Graduation Year

2024

Document Type

Thesis

Degree

M.A.

Degree Name

Master of Arts (M.A.)

Degree Granting Department

Psychology

Major Professor

Geoffrey Potts, Ph.D.

Committee Member

Ruthann Atchley, Ph.D.

Committee Member

Rottenberg Jon, Ph.D.

Keywords

Affect, Electroencephalography, Event-Related Potential, Flanker, Inhibition, N200

Abstract

Rejection sensitivity indexes individual differences in the expectation of, reaction to, and interpretation of possible rejection.

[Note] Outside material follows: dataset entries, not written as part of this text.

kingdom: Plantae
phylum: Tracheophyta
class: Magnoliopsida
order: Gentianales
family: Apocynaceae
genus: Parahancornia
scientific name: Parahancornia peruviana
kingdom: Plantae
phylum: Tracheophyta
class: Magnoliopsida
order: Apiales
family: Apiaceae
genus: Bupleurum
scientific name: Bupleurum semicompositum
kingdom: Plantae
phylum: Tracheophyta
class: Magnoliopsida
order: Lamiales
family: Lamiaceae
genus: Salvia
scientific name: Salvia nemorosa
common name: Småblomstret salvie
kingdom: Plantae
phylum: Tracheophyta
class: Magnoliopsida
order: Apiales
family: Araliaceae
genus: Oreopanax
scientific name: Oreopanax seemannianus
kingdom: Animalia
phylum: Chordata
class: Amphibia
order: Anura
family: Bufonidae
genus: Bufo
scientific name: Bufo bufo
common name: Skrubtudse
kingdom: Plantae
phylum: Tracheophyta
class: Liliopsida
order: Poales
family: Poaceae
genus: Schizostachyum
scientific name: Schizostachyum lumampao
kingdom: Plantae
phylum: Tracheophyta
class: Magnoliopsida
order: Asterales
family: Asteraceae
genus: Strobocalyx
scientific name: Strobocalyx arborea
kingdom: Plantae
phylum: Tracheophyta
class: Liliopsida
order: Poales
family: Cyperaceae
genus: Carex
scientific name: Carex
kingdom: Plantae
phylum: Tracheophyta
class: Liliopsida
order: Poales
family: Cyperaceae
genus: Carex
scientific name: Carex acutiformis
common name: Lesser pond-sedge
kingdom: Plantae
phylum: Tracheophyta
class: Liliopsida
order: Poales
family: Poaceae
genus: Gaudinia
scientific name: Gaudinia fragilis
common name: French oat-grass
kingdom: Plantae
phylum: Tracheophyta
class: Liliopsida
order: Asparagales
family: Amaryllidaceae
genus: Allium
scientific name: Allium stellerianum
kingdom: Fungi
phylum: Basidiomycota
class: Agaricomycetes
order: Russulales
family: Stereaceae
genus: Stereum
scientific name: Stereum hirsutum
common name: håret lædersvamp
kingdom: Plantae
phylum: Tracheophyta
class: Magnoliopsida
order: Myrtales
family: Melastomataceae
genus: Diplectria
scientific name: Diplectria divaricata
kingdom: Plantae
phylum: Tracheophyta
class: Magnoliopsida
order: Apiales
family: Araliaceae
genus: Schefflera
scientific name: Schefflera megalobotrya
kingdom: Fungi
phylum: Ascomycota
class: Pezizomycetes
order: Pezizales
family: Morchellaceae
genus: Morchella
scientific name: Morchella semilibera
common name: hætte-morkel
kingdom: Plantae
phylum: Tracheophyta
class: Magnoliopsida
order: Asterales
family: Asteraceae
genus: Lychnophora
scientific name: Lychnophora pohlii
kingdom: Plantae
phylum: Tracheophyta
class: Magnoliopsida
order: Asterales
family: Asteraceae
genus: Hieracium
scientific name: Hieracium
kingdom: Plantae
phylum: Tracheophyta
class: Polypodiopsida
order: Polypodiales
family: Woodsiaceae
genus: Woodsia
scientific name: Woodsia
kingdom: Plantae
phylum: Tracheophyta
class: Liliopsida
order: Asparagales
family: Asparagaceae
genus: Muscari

Research on mechanisms underlying these individual differences have identified a reduction in top-down emotion regulatory processes in those exhibiting heightened rejection sensitivity. Most of these studies utilize rejection-specific affective stimuli. This study examined the relationship between rejection sensitivity score, calculated from the 18-question RSQ, and the recruitment of higher level inhibition resources, as indexed by the conflict N2, on three novel Flanker tasks. In order to further examine previously identified patterns in affective inhibition across differing levels of rejection sensitivity, and to determine whether these patterns hold when affective stimuli do not contain social components, the present study utilized three novel flankers, two of which used affective stimuli: a social-affective flanker utilizing smiling and contemptuous faces, an asocial affective flanker utilizing human-free affective images, and a neutral flanker utilizing normed fractal images. Individuals who were highly rejection sensitive displayed reduced N2 amplitude when Flankers were negatively valanced, an effect which was strongest when these flankers were faces. They also showed reduced accuracy on incongruent trials regardless of flanker block. Individuals who are high in Rejection Sensitivity display reduced ability to recruit higher level inhibition only in affective context, however global inhibition differences are present in behavioral data, suggesting an additional aspect of inhibition outside of recruitment is associated with Rejection Sensitivity differences.